Ok, so here is my first ever entry to this part of the forum, and I must say I feel a bit anxious...

A note - I intended this as an allegory on the idea that is given at the very end. But I feel like something is missing. And since I feel stuck and unable to pinpoint it, I would really appreciate if you lovely people can give me your opinions on how well do you think my idea is executed.

Needless to say that all other feedback on the story and how to improve it is more than welcome...

...................


The butterfly collector

The professor had a habit of collecting things. Over the years, he collected books, souvenirs, postcards, stamps... Pursuing and hoarding those things gave him an impression that a certain void was filled, although he was only vaguely aware of and certainly unwilling to acknowledge it. And for that, he dreamt about a collection that would distinguish him from the rest of the world. So he decided to collect butterflies. Because nobody else did. And because unlike other things he already had, they were alive.

His started his collection with local species. With those that were abundant in the parts where he grew up. He was already familiar with their habitat and behavior and he knew well how to lure and entrap them.

Initially, he stored them in large glass jars, but as they didn't provide a good view of the butterflies and were starting to take too much space, he decided to turn a part of his house into an indoor garden where they could fly freely. He put up a glass ceiling, so the room could receive sunlight. He installed special systems to control the temperature and moisture. He planted grasses and shrubs and flowers for the lively creatures to feed upon and deposit eggs. And butterflies thrived and multiplied and soon, the whole room turned into a lively and joyful place full of fluttering wings.

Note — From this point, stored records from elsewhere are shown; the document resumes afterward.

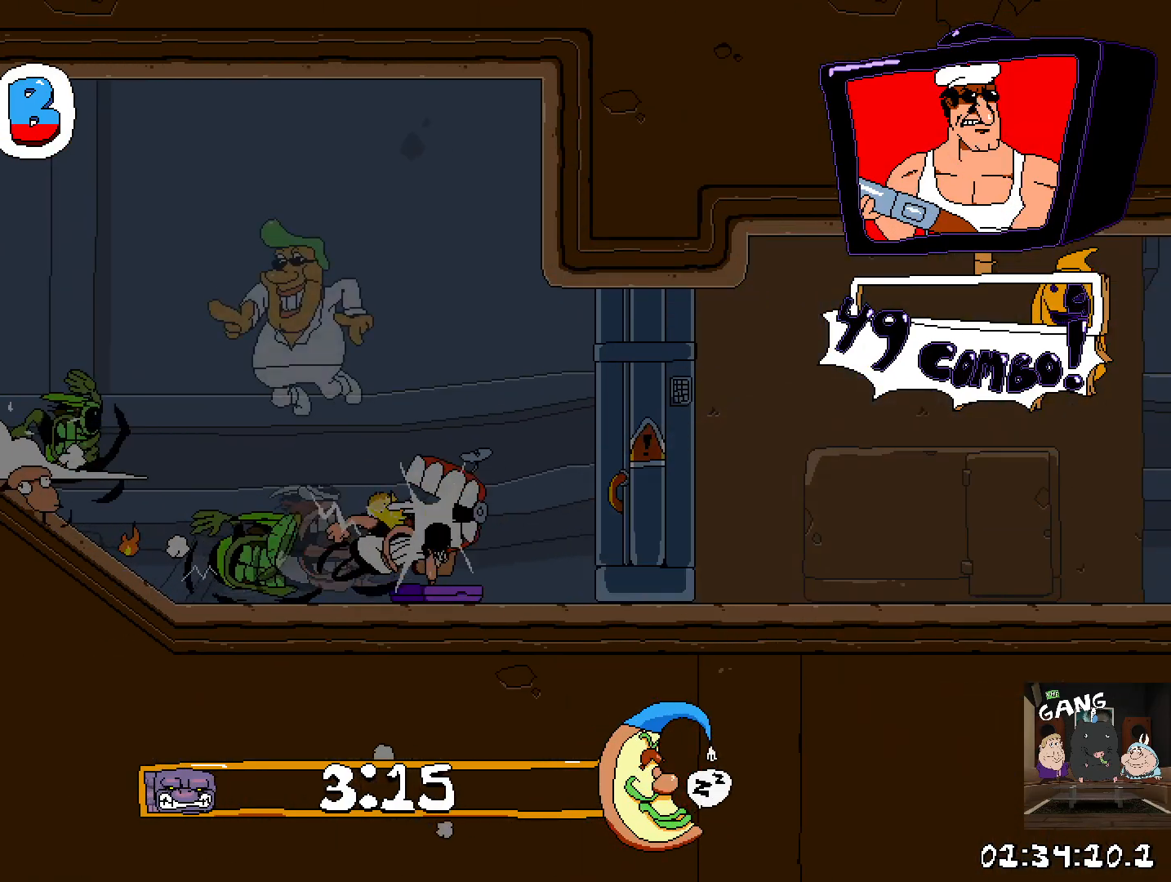
{"buttons": [], "left_stick": "center", "right_stick": "center", "events": [[300, "R2", "up"], [300, "left_stick", "center"]]}
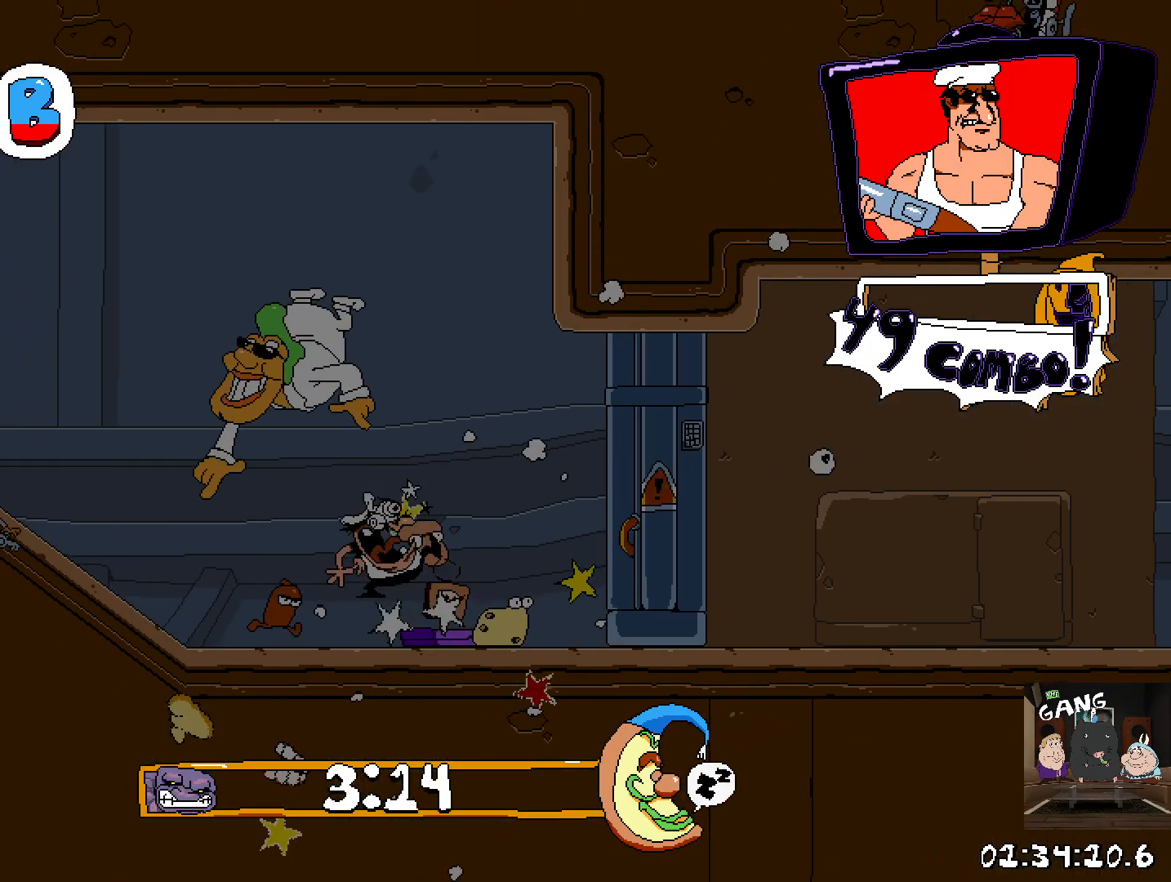
{"buttons": ["R2"], "left_stick": "right", "right_stick": "center", "events": [[83, "left_stick", "right"], [500, "R2", "down"]]}
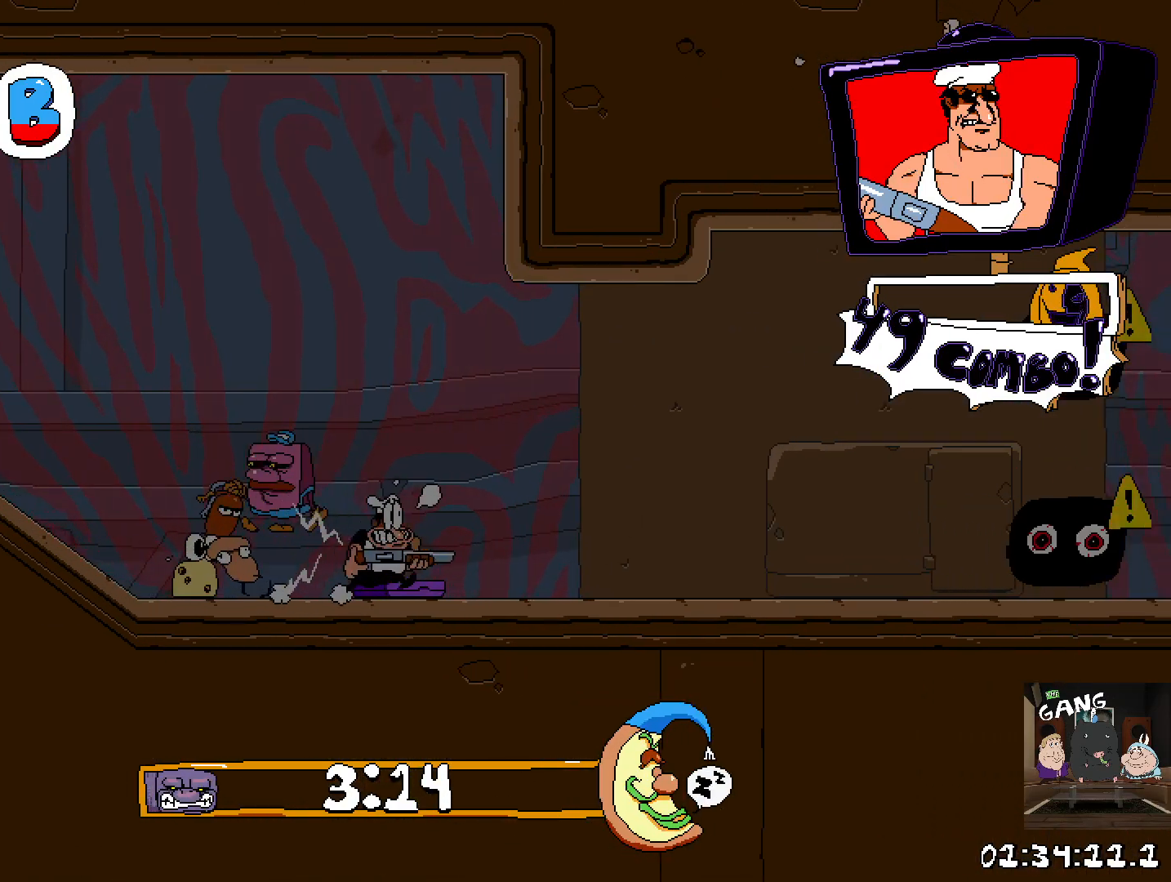
{"buttons": ["R2"], "left_stick": "right", "right_stick": "center", "events": []}
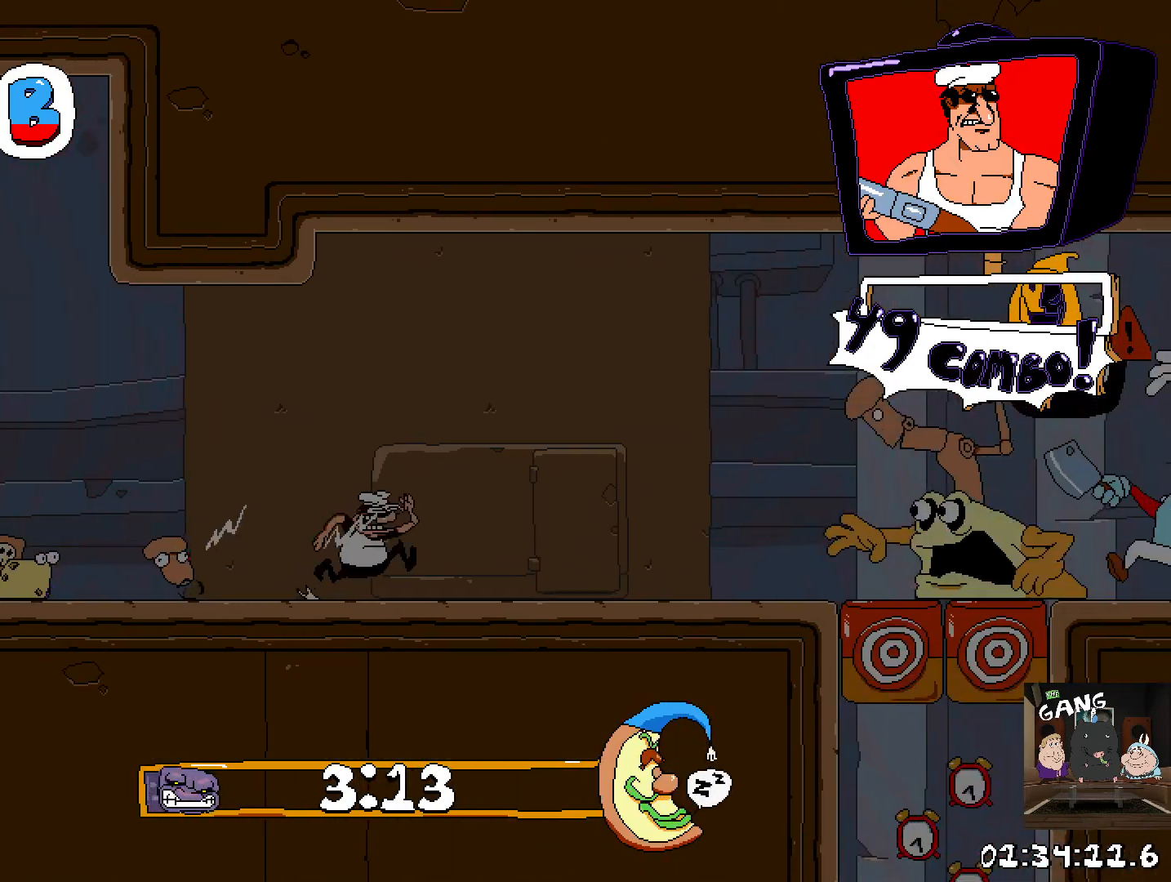
{"buttons": ["R2"], "left_stick": "right", "right_stick": "center", "events": [[167, "SQUARE", "down"], [267, "SQUARE", "up"]]}
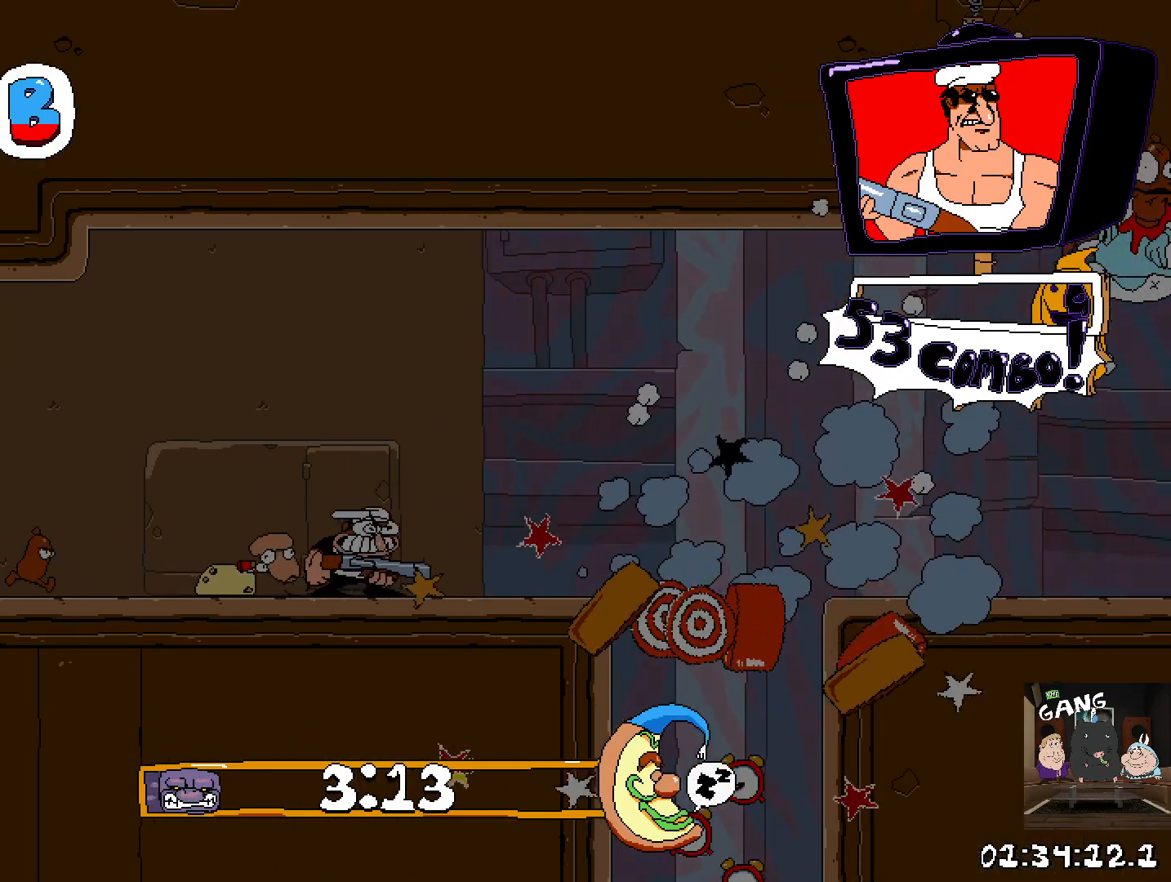
{"buttons": [], "left_stick": "right", "right_stick": "center", "events": [[450, "R2", "up"]]}
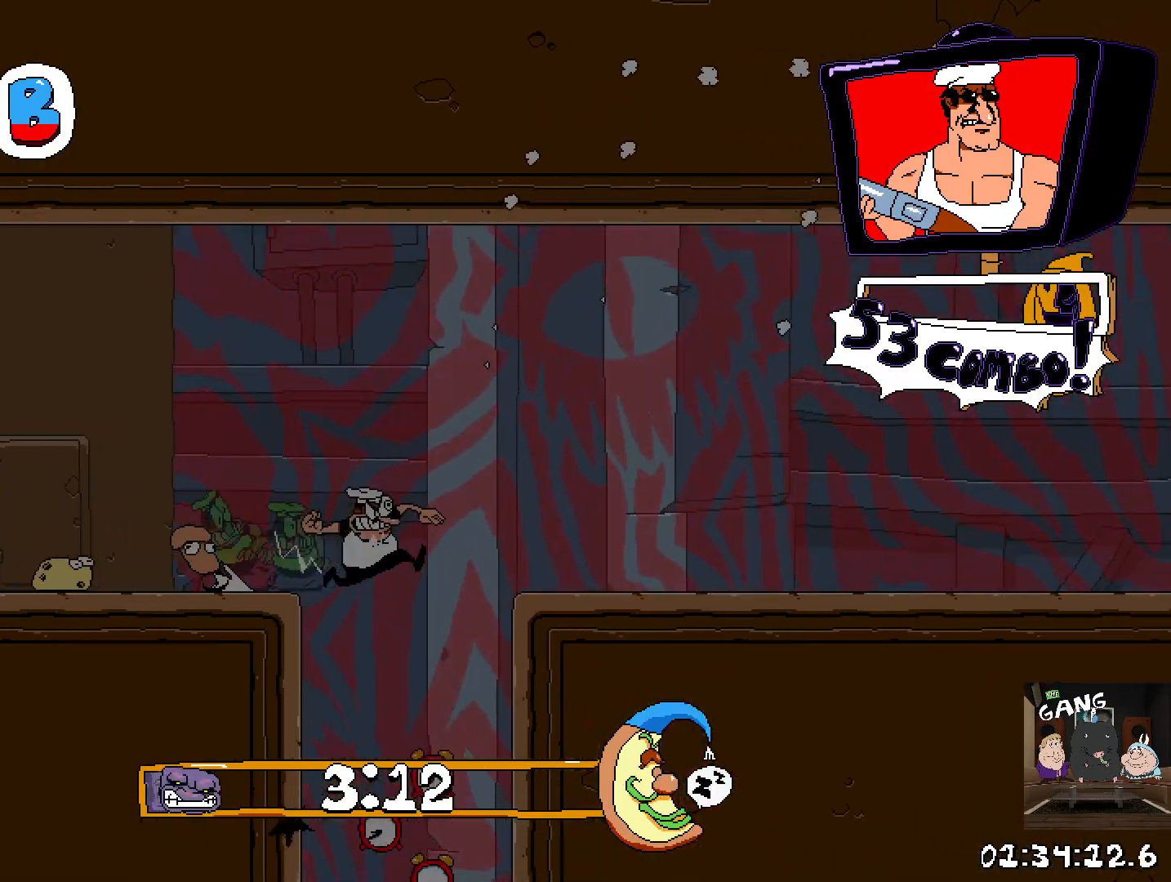
{"buttons": [], "left_stick": "down-left", "right_stick": "center", "events": [[33, "left_stick", "down"], [183, "left_stick", "left"], [467, "left_stick", "down-left"]]}
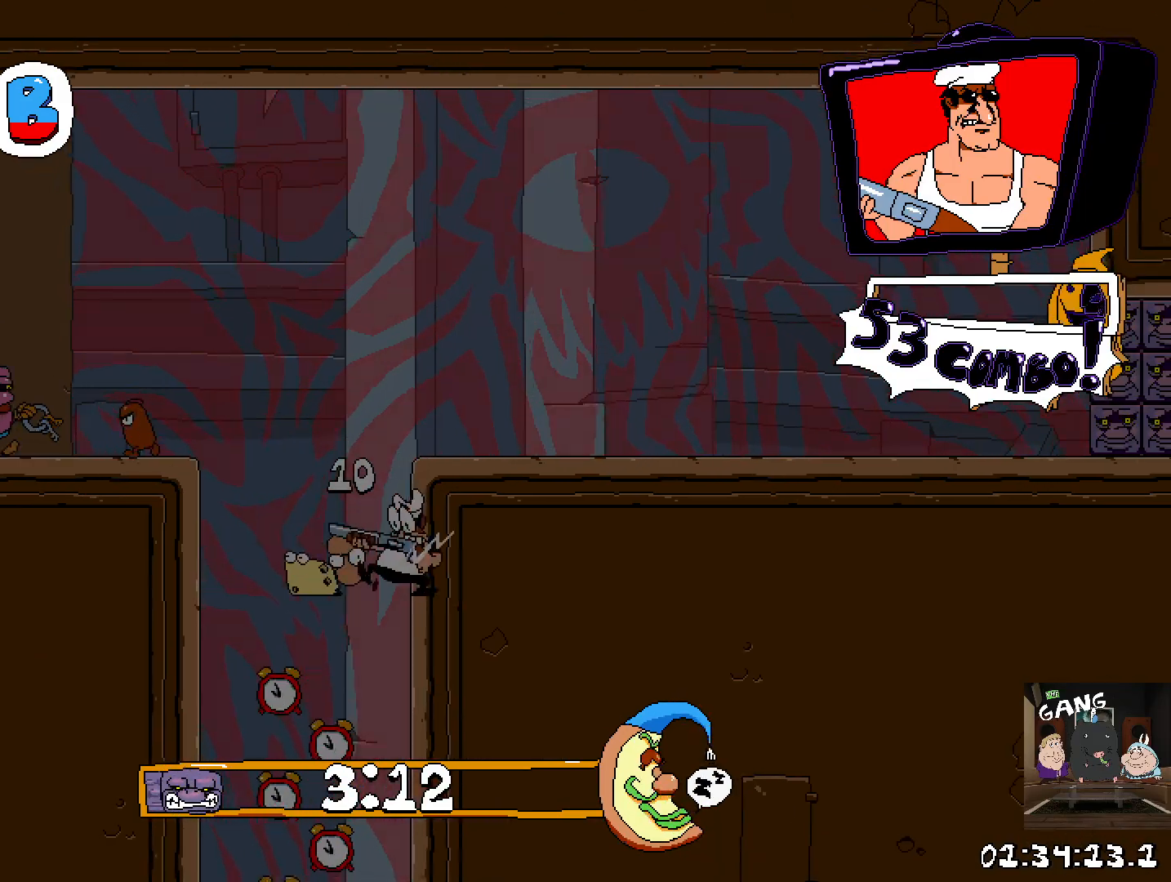
{"buttons": [], "left_stick": "center", "right_stick": "center", "events": [[367, "left_stick", "left"], [483, "left_stick", "center"]]}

But as his passion grew, he wanted more. As he was learning about the winged creatures, he was finding out about other, exotic species. The ones that were bigger, brighter, rarer. He wrote letters, sent mail orders, used all of his connections to acquire new specimens. Some he would receive as eggs that he carefully hatched, some came as caterpillars or cocoons, but for each species, he would carefully craft small niches with just the right conditions for them to thrive.

With the newcomers, the whole place became magical. Brightly coloured wings were flashing around the room, and his mind and thoughts would fly with them. New ideas were being created in his head and they swirled and danced, fused and merged, until his brain throbbed and his whole body ached from the desire for creation.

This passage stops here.